Exercise directions:
Beginning at the line containing "Structures marked on this image (semi-automatic" in the material below and ending at the line containing "- tumour enhancement mask (voxels above the 70", return each line exactly and add nothing.

Records to use:
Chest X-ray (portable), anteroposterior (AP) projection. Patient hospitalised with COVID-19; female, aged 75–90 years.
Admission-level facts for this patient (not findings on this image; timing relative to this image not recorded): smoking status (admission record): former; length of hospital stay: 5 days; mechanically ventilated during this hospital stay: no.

==

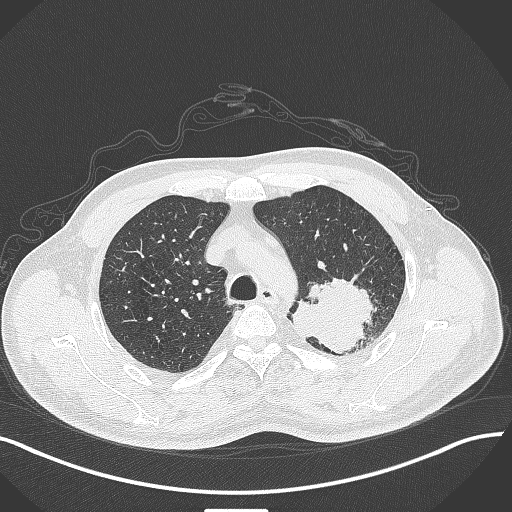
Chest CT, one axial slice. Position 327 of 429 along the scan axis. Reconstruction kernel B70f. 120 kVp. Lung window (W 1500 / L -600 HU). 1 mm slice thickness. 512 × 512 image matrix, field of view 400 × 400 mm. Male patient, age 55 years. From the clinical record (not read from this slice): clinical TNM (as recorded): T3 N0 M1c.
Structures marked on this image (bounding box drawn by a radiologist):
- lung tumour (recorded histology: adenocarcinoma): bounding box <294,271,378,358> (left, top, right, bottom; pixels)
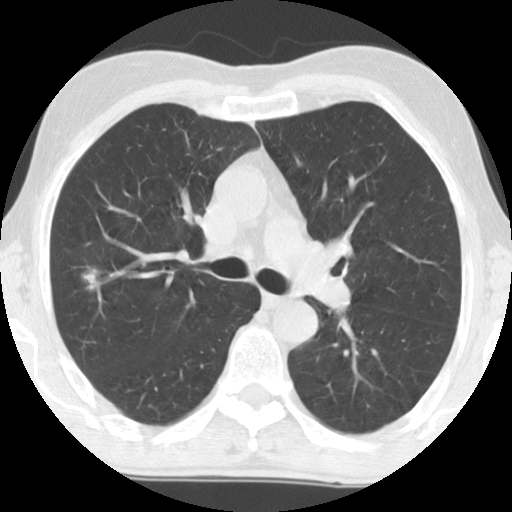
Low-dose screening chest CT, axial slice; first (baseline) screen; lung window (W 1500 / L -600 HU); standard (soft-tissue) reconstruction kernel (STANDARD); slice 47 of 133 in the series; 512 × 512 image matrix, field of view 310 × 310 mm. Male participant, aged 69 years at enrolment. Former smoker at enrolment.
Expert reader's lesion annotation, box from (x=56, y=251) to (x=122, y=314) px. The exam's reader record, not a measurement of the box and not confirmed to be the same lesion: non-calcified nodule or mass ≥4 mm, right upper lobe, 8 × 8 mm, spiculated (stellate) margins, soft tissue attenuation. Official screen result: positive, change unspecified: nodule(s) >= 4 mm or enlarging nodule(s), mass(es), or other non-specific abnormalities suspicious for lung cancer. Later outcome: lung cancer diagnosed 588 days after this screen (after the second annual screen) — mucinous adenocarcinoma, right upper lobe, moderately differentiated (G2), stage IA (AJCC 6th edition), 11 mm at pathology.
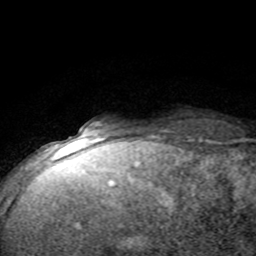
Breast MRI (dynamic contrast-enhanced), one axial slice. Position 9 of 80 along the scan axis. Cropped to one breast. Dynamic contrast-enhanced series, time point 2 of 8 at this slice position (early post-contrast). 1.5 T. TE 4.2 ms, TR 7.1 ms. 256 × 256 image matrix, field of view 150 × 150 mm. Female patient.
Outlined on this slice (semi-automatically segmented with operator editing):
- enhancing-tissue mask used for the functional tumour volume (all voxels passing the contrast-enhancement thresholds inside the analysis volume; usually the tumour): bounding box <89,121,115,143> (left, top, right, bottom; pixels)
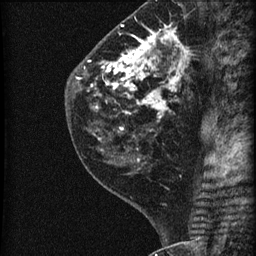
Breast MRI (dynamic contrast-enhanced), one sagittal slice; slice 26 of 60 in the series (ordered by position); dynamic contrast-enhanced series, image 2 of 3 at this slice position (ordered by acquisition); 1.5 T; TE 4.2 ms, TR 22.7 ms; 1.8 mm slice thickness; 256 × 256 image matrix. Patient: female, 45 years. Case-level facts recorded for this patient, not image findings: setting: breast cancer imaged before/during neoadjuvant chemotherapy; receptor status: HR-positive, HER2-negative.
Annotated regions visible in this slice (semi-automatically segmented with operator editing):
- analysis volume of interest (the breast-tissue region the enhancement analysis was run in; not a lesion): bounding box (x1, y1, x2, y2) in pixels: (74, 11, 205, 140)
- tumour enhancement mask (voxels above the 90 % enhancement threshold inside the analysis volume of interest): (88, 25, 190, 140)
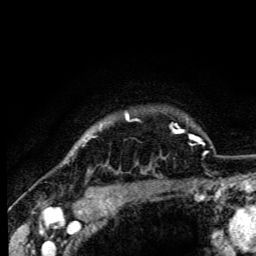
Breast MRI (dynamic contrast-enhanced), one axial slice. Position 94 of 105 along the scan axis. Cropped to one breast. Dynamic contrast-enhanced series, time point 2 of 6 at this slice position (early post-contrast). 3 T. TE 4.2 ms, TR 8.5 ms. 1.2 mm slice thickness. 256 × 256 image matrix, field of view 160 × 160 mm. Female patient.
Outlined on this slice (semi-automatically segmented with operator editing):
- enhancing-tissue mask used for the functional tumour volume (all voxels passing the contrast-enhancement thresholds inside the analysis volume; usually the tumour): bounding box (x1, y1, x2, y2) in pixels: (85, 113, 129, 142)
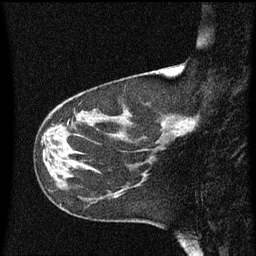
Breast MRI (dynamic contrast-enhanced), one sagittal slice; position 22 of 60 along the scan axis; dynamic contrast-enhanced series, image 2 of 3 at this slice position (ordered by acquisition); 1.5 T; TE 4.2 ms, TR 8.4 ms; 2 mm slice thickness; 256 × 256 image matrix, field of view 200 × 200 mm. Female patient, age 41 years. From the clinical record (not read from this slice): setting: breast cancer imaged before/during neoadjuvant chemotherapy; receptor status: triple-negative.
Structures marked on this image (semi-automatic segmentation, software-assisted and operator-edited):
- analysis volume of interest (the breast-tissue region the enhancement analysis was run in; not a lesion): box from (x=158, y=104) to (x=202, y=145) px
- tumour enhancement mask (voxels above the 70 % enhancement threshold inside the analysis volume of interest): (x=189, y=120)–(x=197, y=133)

Solved problem:
Structures marked on this image (semi-automatic segmentation, software-assisted and operator-edited):
- analysis volume of interest (the breast-tissue region the enhancement analysis was run in; not a lesion): box from (x=158, y=104) to (x=202, y=145) px
- tumour enhancement mask (voxels above the 70 % enhancement threshold inside the analysis volume of interest): (x=189, y=120)–(x=197, y=133)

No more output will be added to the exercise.